On Loving in Advance

Now, what about the dance, the traditional dances, or the dances that - any kind of tradition, it could be the tradition of ballet, it could be some African tradition -that means it is referring to a repertory and it is referring to a certain public. And these people love you in advance sort of, because it's a tradition, so you are loved in advance. Let's say. So of course, then this issue of, of taking a distance from that love, of dismantling that love is not the same. The contemporary artist may be faced with that issue, but the one who is involved with tradition dance, traditional dance, is dealing with it differently. He has to accept the love and propose even more, to be loved more, so his excellence is to go beyond what's expected of him already, but to show more of it in a better light, but he's still counting on that love already.

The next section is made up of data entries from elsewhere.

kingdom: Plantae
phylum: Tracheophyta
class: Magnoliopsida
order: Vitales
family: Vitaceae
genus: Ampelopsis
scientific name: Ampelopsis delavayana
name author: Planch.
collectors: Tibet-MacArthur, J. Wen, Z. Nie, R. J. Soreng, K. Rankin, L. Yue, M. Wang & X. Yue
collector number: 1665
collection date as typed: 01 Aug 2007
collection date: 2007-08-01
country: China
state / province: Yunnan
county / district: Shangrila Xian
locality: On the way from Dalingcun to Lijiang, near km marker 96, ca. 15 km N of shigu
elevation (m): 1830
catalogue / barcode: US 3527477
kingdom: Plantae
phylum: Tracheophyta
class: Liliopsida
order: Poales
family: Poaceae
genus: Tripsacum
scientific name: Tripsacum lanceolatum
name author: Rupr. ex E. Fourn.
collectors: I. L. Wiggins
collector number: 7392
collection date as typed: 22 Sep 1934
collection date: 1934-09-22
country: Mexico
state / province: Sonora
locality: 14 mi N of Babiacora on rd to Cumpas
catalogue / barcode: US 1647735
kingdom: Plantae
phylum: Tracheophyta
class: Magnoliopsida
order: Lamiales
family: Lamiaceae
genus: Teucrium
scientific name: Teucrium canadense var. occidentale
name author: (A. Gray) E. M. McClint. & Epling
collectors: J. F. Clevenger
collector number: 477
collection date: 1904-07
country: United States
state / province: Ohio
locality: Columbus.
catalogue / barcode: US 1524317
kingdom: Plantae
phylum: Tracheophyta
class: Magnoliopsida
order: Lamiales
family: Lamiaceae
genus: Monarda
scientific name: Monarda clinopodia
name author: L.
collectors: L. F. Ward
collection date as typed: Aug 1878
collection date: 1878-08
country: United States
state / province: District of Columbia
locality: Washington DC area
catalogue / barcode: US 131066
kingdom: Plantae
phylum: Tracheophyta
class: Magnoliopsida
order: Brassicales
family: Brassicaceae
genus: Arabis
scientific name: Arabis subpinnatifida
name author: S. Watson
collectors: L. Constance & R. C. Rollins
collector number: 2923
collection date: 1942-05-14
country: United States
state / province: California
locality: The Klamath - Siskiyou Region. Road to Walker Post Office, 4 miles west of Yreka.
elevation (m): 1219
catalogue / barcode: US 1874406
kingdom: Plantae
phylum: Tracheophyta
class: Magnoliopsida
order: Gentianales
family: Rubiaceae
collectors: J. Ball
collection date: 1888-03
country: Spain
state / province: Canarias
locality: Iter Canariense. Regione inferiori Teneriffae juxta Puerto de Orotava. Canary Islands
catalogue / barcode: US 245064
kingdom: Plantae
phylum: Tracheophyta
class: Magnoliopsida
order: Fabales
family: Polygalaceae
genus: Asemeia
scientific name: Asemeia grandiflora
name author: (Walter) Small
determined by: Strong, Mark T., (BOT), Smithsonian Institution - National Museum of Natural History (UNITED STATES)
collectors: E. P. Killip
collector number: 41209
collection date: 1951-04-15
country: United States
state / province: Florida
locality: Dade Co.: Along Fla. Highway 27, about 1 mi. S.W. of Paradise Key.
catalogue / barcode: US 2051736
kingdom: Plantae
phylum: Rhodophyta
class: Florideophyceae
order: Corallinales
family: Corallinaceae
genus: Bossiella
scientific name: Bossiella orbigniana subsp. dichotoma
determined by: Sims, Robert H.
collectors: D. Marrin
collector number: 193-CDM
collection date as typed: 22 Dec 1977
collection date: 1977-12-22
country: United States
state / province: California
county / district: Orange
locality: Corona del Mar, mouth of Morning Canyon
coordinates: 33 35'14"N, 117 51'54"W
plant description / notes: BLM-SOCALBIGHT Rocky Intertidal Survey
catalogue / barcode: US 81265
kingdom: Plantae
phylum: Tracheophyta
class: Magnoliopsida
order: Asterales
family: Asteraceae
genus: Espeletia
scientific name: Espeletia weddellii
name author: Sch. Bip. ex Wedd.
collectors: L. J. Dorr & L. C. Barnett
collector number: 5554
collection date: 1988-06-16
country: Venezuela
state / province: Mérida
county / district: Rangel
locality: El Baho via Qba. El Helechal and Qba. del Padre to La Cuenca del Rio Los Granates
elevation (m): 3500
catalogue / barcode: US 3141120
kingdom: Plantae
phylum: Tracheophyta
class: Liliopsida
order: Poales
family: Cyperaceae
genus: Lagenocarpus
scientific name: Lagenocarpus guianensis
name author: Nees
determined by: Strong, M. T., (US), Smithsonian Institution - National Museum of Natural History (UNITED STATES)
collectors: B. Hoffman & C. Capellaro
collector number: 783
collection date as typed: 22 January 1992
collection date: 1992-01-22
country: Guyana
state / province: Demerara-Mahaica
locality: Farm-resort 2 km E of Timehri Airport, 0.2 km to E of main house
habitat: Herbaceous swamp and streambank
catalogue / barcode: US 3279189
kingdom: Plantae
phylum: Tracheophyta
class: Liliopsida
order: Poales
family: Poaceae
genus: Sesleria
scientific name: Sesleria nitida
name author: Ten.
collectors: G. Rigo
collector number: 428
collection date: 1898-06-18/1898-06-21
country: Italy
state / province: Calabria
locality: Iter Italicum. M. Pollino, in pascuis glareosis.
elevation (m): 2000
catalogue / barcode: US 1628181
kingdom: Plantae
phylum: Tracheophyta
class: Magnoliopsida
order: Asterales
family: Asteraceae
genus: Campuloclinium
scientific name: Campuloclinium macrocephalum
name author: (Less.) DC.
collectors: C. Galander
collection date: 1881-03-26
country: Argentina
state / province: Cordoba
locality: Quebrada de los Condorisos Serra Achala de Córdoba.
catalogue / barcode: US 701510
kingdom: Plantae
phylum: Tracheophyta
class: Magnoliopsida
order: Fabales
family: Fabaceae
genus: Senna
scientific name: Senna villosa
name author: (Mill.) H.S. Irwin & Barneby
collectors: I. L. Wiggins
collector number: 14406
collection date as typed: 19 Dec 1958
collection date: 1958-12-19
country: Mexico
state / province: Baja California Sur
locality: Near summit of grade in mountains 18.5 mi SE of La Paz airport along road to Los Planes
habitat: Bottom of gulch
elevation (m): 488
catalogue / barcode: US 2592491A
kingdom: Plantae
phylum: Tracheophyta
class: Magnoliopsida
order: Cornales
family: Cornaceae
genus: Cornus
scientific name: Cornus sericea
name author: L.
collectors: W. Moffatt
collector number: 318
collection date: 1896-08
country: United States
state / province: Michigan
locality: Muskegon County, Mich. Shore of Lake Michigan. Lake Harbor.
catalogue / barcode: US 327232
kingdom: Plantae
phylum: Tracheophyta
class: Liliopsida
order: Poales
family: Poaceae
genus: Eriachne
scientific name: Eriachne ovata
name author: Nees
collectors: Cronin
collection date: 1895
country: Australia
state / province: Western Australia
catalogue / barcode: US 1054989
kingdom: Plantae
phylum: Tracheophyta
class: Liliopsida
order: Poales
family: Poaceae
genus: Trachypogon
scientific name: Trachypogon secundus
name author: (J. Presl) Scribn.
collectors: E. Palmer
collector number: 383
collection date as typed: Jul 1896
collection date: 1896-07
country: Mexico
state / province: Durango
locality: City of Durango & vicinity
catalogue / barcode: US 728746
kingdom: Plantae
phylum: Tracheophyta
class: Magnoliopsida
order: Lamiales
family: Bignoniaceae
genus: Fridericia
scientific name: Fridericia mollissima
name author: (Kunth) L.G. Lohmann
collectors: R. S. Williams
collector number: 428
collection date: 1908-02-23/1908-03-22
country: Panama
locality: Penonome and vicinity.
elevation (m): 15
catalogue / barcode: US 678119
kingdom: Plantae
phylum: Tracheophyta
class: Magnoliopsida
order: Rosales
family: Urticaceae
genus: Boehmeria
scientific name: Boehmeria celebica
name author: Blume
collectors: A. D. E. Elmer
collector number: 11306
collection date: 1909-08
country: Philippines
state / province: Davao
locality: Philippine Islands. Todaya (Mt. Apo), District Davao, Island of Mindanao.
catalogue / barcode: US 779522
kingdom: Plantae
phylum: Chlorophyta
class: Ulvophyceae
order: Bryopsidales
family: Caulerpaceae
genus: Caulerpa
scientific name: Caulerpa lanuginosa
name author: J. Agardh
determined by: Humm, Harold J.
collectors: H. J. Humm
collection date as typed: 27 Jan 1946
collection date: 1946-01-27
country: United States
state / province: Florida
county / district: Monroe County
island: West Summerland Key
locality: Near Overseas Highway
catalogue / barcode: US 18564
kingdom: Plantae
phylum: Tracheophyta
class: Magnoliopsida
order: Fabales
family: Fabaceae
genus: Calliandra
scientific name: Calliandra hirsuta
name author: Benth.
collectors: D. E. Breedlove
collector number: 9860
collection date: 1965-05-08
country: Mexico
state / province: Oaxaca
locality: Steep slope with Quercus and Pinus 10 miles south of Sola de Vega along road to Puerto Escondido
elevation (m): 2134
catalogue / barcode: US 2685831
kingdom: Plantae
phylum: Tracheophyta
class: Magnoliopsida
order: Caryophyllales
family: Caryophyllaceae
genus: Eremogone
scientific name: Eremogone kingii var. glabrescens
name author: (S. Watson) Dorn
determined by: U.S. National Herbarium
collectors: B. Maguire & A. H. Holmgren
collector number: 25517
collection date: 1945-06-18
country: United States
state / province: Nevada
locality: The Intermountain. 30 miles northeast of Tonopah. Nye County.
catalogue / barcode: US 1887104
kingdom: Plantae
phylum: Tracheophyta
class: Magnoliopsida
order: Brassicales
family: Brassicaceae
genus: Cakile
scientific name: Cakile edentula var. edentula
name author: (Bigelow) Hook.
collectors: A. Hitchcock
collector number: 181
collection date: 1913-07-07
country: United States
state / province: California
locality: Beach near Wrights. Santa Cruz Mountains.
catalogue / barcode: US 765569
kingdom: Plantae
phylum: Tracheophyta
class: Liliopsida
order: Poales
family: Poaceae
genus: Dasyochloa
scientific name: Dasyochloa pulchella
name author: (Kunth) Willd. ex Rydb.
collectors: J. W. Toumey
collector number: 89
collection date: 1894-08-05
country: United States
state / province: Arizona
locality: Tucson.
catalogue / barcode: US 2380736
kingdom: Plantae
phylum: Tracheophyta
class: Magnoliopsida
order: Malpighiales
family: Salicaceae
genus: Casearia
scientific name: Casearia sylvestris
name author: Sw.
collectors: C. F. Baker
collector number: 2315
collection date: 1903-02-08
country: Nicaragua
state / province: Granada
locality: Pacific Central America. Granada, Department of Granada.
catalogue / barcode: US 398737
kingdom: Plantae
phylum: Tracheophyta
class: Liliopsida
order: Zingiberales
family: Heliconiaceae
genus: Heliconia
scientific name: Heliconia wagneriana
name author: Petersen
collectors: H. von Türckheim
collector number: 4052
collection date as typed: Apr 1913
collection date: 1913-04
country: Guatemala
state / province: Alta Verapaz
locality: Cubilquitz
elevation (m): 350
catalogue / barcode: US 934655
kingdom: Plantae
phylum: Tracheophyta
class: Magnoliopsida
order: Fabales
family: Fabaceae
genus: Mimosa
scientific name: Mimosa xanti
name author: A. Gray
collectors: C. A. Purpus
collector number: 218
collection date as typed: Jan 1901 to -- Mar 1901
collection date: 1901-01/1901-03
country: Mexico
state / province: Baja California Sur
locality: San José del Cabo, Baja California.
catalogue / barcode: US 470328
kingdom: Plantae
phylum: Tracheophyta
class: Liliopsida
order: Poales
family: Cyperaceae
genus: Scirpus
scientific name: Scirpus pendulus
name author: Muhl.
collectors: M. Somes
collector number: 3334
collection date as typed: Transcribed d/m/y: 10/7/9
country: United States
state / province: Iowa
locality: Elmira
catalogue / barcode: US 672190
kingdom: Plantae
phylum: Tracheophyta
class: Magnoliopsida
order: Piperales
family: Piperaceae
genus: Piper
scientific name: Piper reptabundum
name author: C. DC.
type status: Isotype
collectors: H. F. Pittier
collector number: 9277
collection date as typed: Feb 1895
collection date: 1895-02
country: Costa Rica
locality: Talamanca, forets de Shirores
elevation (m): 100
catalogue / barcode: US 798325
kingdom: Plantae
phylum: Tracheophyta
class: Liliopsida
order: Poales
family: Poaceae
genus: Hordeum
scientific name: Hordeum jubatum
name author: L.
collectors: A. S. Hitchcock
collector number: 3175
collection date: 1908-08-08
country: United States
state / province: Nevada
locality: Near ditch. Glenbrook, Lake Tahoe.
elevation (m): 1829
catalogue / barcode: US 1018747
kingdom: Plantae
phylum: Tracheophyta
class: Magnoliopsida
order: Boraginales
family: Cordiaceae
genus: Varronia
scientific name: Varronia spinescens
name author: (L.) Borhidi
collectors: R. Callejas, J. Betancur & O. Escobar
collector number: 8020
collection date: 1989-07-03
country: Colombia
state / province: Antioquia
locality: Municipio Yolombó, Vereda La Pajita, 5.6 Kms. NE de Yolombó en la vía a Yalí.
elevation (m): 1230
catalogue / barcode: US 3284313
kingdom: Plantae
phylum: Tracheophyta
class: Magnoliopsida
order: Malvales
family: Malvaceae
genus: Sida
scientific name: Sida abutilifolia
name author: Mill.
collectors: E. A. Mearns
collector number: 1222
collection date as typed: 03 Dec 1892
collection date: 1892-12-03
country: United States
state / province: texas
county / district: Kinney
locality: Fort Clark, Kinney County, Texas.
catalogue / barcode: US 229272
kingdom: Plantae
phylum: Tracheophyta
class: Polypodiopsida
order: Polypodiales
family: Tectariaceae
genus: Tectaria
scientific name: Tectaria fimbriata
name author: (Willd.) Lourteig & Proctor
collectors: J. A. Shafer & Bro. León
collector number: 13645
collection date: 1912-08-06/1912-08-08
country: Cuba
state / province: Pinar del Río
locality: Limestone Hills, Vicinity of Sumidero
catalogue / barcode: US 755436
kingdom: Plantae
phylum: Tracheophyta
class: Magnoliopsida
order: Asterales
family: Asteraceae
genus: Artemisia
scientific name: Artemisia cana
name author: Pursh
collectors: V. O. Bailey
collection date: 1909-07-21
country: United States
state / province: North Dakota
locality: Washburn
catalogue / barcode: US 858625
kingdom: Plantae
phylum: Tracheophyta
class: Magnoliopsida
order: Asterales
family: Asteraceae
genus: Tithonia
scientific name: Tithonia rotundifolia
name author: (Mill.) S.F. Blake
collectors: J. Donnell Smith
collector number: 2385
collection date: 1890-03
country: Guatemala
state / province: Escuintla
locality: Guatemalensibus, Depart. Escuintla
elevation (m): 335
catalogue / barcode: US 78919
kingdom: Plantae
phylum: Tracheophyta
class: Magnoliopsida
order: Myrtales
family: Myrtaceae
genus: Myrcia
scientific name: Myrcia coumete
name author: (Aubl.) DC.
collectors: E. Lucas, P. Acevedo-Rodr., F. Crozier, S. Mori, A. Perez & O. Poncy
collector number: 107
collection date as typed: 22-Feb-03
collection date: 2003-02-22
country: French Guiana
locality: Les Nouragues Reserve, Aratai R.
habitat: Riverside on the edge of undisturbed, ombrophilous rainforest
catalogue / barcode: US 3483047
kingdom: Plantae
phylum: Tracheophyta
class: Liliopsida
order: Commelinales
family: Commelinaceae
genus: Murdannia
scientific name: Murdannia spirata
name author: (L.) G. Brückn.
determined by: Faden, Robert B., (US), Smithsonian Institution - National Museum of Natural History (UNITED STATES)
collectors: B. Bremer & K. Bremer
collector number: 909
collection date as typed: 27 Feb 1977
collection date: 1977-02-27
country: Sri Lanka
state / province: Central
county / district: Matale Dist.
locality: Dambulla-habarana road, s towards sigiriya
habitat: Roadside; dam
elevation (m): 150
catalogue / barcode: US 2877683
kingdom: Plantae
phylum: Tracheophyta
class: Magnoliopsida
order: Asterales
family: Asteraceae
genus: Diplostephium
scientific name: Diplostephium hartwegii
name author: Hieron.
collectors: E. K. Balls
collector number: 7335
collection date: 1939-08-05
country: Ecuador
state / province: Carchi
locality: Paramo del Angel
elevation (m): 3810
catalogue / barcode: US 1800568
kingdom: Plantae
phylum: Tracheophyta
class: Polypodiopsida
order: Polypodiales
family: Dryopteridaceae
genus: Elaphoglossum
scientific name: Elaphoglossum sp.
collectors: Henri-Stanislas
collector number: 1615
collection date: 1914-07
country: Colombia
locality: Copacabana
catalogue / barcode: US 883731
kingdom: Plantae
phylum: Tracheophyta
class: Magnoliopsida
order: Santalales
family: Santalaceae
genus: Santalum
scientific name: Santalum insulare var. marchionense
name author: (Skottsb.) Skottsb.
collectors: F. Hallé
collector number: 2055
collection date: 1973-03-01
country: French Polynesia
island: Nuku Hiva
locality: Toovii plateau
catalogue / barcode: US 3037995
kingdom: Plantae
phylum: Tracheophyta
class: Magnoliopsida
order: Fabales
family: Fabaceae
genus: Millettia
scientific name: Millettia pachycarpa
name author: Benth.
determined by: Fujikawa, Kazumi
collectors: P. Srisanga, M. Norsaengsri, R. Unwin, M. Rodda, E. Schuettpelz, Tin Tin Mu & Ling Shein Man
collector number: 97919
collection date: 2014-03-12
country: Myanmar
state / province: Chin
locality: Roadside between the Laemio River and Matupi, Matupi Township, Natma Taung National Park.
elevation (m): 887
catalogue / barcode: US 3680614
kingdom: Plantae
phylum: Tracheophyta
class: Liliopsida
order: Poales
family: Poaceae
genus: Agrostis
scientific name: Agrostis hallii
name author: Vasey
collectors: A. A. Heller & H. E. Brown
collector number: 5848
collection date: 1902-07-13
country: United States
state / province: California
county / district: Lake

That's there, because he represents, he's identified as such. So, we have really different perspective here, are we not? If you want to dismantle the love then you are in for another kind of violence. If you want to count on that love that is already established - maybe throughout centuries, through the institution or all sorts of things - then the violence is on you in a different way, as Anis was explaining yesterday when we were talking about the monkeys. There is always a violence, but it may be expressed and dealt with in a different manner. And we have to be able to recognize those differences. Because from then we will have a different form of artistic endeavor.

Su-Feh: Because often I feel (that) love itself is violence. It's violence done to, it's violence on, our body. It's a burden: there's the burden of love, you know. Violence - in a sense that it's one of the pressures on our bodies, on existence - it's one of the things that we live and grapple with.